Hay seres que parecen inmortales. Inmoribles. Uno de ellos, sin duda alguna, es Ambrosio Fornet. Pocho, siempre tan querido, siempre dulce, siempre sabio y complaciente, es una criatura imposible de olvidar. La frase, atribuida a Senel, “no hay cuentos malos desde que existe Ambrosio Fornet”, más allá de la gracia que genera, demuestra varias cosas: la facilidad con la cual nos acercábamos a Pocho quienes pretendíamos comenzar a escribir, y la certeza de que ese hombre erudito nos iba a atender, nos escucharía, leería nuestros textos y nos ofrecería los mejores consejos del mundo. Así era de inmensa su generosidad, y así nos acompaña su sapiencia, su sonrisa, su modo discreto de vivir. El dolor de su partida es francamente enorme.
Aunque pretenda ocultar mis vínculos personales con él, con Silvia, con sus hijos, sobre todo con Jorge (una especie de hijo intelectual de Roberto, a quien confió la dirección de la revista Casa) y con Zaida, sería deshonesta si no dijera que, como casi todo en la vida, les debo a mis padres el inmenso privilegio de haber conocido y amado a Pocho. Silvia y él, presencias constantes en nuestra cotidianidad, fueron y son miembros de la familia imbatible que comparten quienes fundaron la Casa de las Américas y la han llevado adelante como se conduce una fragata. En las tempestades, en la calma, en las batallas y en la paz, Pocho y Silvia, desde cubierta, a cielo abierto, con el sol de frente, han estado siempre, y estarán.
“Buen viaje a la eternidad, queridísimo nuestro”.

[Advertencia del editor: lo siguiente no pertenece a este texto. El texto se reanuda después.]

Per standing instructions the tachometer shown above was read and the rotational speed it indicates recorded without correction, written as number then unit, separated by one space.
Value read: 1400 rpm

Te despido, Pocho nuestro, agradeciéndote la bondad de tu alma generosa, íntegra, sin más consuelo que el de imaginarte ahora mismo reunido con Adelaida y con Roberto, como solían hacer ustedes: intentando arreglar el universo, mientras reían y lanzaban salvas de porvenir. Buen viaje a la eternidad, queridísimo nuestro.